Does the Marpa parser library support error recovery?

351 views Asked by At

I know Perl's "Marpa" Earley parser has very good error reporting.

But I can't find in its documentation or via Googling whether it has error recovery.

For instance, most C/C++ compilers have error recovery, which they use to report multiple syntax errors where often other compilers stop at the first error.

I'm actually parsing natural language and wonder if there's a way to re-sync and resume parsing after one part of the input fails.


Example, for those who can grok it:

I'm parsing syllables in the Lao language. In Lao some vowels are diacritics which are encoded as separate characters and rendered above the previous consonant. In parsing random articles from the Lao Wikipedia I ran into some text where such a vowel was doubled. This is not allowed in Lao orthography so must be a typo. But I know that within a couple of characters the text is good again.

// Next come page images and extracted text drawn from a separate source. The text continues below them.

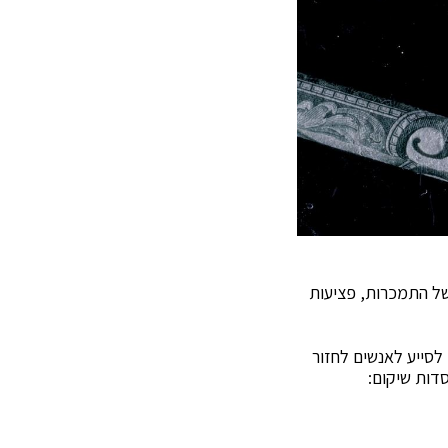
של התמכרות, פציעות
 לסייע לאנשים לחזור
דות שיקום:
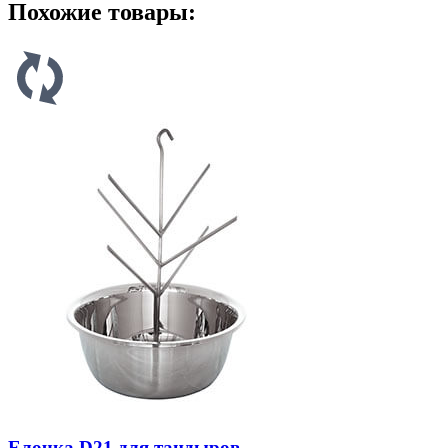
Похожие товары:
Елочка D21 для тандыров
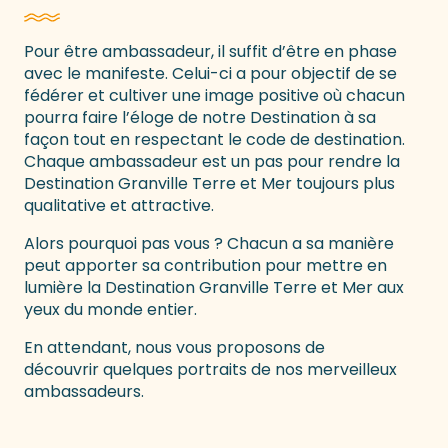
Pour être ambassadeur, il suffit d’être en phase
avec le manifeste. Celui-ci a pour objectif de se
fédérer et cultiver une image positive où chacun
pourra faire l’éloge de notre Destination à sa
façon tout en respectant le code de destination.
Chaque ambassadeur est un pas pour rendre la
Destination Granville Terre et Mer toujours plus
qualitative et attractive.
Alors pourquoi pas vous ? Chacun a sa manière
peut apporter sa contribution pour mettre en
lumière la Destination Granville Terre et Mer aux
yeux du monde entier.
En attendant, nous vous proposons de
découvrir quelques portraits de nos merveilleux
ambassadeurs.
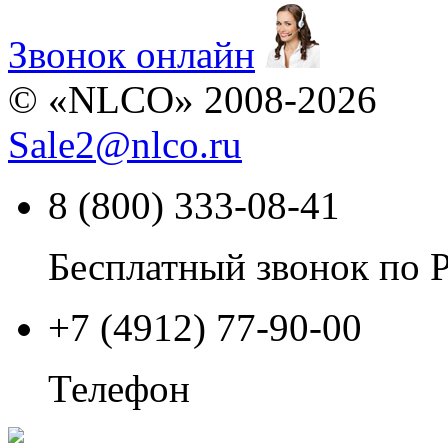
Звонок онлайн
© «NLCO» 2008-2026
Sale2
@
nlco.ru
8 (800) 333-08-41
Бесплатный звонок по 
+7 (4912) 77-90-00
Телефон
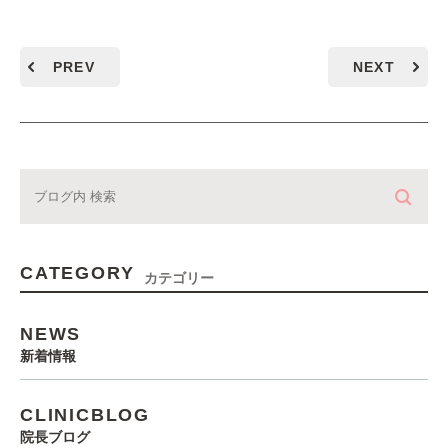
PREV
NEXT
CATEGORY
カテゴリー
NEWS
新着情報
CLINICBLOG
院長ブログ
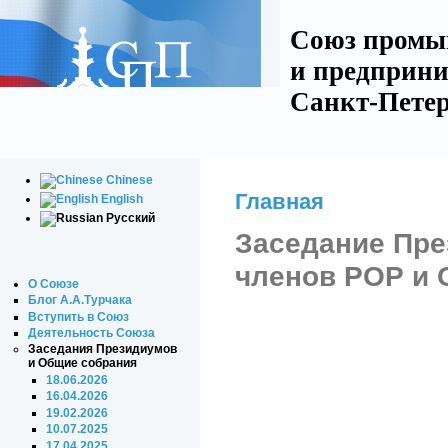
Союз промы
и предприни
Санкт-Петер
Chinese
Главная
English
Русский
Заседание Пре
членов РОР и
О Союзе
Блог А.А.Турчака
Вступить в Союз
Деятельность Союза
Заседания Президиумов
и Общие собрания
18.06.2026
16.04.2026
19.02.2026
10.07.2025
17.04.2025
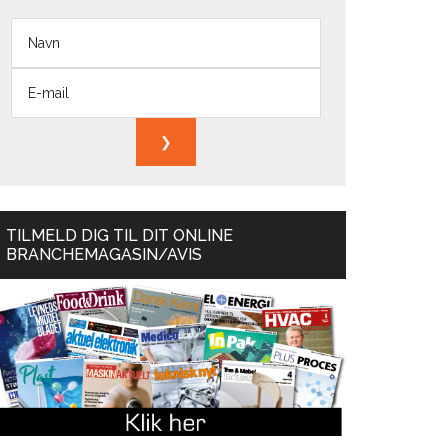
TILMELD DIG TIL DIT ONLINE
BRANCHEMAGASIN/AVIS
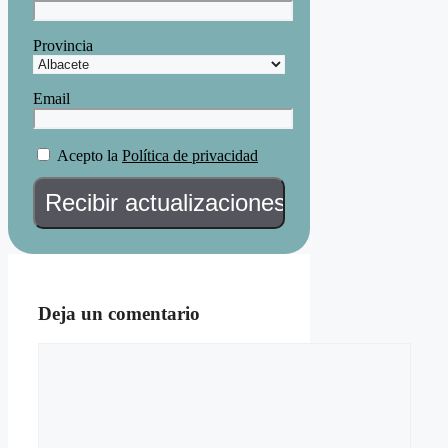
Provincia
Email
Acepto la
Política de privacidad
Deja un comentario
Comentario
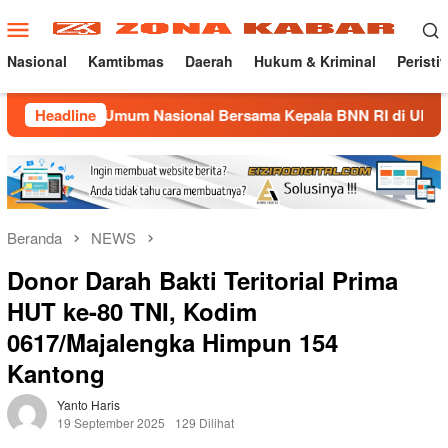
Loncat
Menu
ke
Mobile
konten
Nasional
Kamtibmas
Daerah
Hukum & Kriminal
Peristi
h Umum Nasional Bersama Kepala BNN RI di UNMA
Headline
Nosta
Beranda
NEWS
Donor Darah Bakti Teritorial Prima
HUT ke-80 TNI, Kodim
0617/Majalengka Himpun 154
Kantong
Yanto Haris
19 September 2025
129 Dilihat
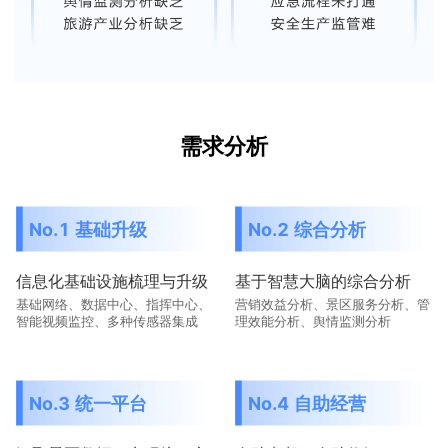
需求分析
No.1 基础升级
No.2 综合分析
信息化基础设施梳理与升级
基于智慧大脑的综合分析
基础网络、数据中心、指挥中心、
营销效益分析、景区服务分析、管
智能视频监控、多种传感器集成
理效能分析、舆情监测分析
No.3 统一平台
No.4 自助经营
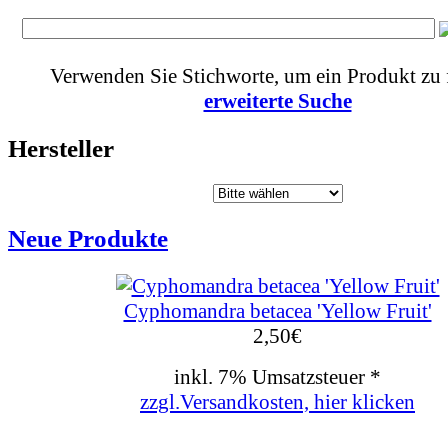
Verwenden Sie Stichworte, um ein Produkt zu 
erweiterte Suche
Hersteller
Neue Produkte
Cyphomandra betacea 'Yellow Fruit'
2,50
€
inkl. 7% Umsatzsteuer *
zzgl.Versandkosten, hier klicken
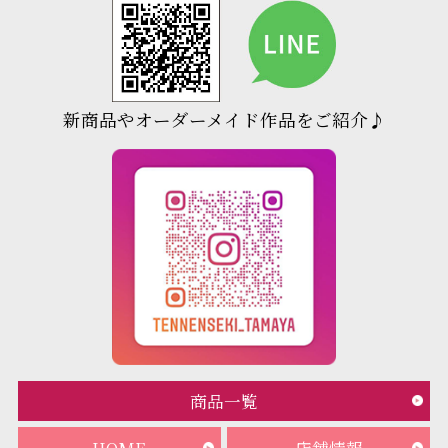
新商品やオーダーメイド作品をご紹介♪
商品一覧
HOME
店舗情報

Anyway this is the real example which piqued my general interest in error recovery or re-synchronizing with the token stream.

1

There are 1 answers

1
amon On

There are two possibilities for handling mistakes in Marpa.

“Ruby Slippers” Parsing

Marpa maintains a lot of context during scanning. We can use this context so that the parser can require some token, and we can decide whether we want to offer it to Marpa even if it isn't in the input. Consider for example a programming language that requires any statement to be terminated by a semicolon. We can then use Ruby Slippers techniques to insert semicolons at specific locations, such as at the end of a line, or before a closing brace:

use strict;
use warnings;
use Marpa::R2;
use Data::Dump 'dd';

my $grammar = Marpa::R2::Scanless::G->new({
    source => \q{
        :discard ~ ws
        Block         ::= Statement+ action => ::array
        Statement     ::= StatementBody (STATEMENT_TERMINATOR) action => ::first
        StatementBody ::= 'statement'       action => ::first
                      |   ('{') Block ('}') action => ::first
        STATEMENT_TERMINATOR ~ ';'
        event ruby_slippers = predicted STATEMENT_TERMINATOR
        ws ~ [\s]+
    },
});
my $recce = Marpa::R2::Scanless::R->new({ grammar => $grammar });

my $input = q(
    statement;
    { statement }
    statement
    statement
);

for (
  $recce->read(\$input);
  $recce->pos < length $input;
  $recce->resume
) {
    ruby_slippers($recce, \$input);
}
ruby_slippers($recce, \$input);
dd $recce->value;

sub ruby_slippers {
    my ($recce, $input) = @_;
    my %possible_tokens_by_length;

    my @expected = @{ $recce->terminals_expected };
    for my $token (@expected) {
        pos($$input) = $recce->pos;

        if ($token eq 'STATEMENT_TERMINATOR') {
            # fudge a terminator at the end of a line, or before a closing brace
            if ($$input =~ /\G \s*? (?: $ | [}] )/smxgc) {
                push @{ $possible_tokens_by_length{0} }, [STATEMENT_TERMINATOR => ';'];
            }
        }
    }

    my $max_length = 0;
    for (keys %possible_tokens_by_length) {
        $max_length = $_ if $_ > $max_length;
    }
    if (my $longest_tokens = $possible_tokens_by_length{$max_length}) {
        for my $lexeme (@$longest_tokens) {
            $recce->lexeme_alternative(@$lexeme);
        }
        $recce->lexeme_complete($recce->pos, $max_length);

        return ruby_slippers($recce, $input);
    }
}

In the ruby_slippers function, you could also count how often you needed to fudge a token. If that count exceeds some value, you could abandon the parse by throwing an error.

Skipping input

If your input may contain unparseable junk, you can try skipping that if no lexeme would otherwise be found. For this, the $recce->resume method takes an optional position argument, where the normal parsing will resume.

use strict;
use warnings;
use Marpa::R2;
use Data::Dump 'dd';
use Try::Tiny;

my $grammar = Marpa::R2::Scanless::G->new({
    source => \q{
        :discard ~ ws
        Sentence ::= WORD+ action => ::array
        WORD ~ 'foo':i | 'bar':i | 'baz':i | 'qux':i
        ws ~ [\s]+
    },
});
my $recce = Marpa::R2::Scanless::R->new({ grammar => $grammar });

my $input = '1) Foo bar: baz and qux, therefore qux (foo!) implies bar.';

try { $recce->read(\$input) };
while ($recce->pos < length $input) {
    # ruby_slippers($recce, \$input);
    try   {       $recce->resume                    }  # restart at current position
    catch { try { $recce->resume($recce->pos + 1) } }; # advance the position
    # if both fail, we go into a new iteration of the loop.
}
dd $recce->value;

While the same effect could be achieved with a :discard lexeme that matches anything, doing the skipping in our client code allows us to abort the parse if too much fudging had to be done.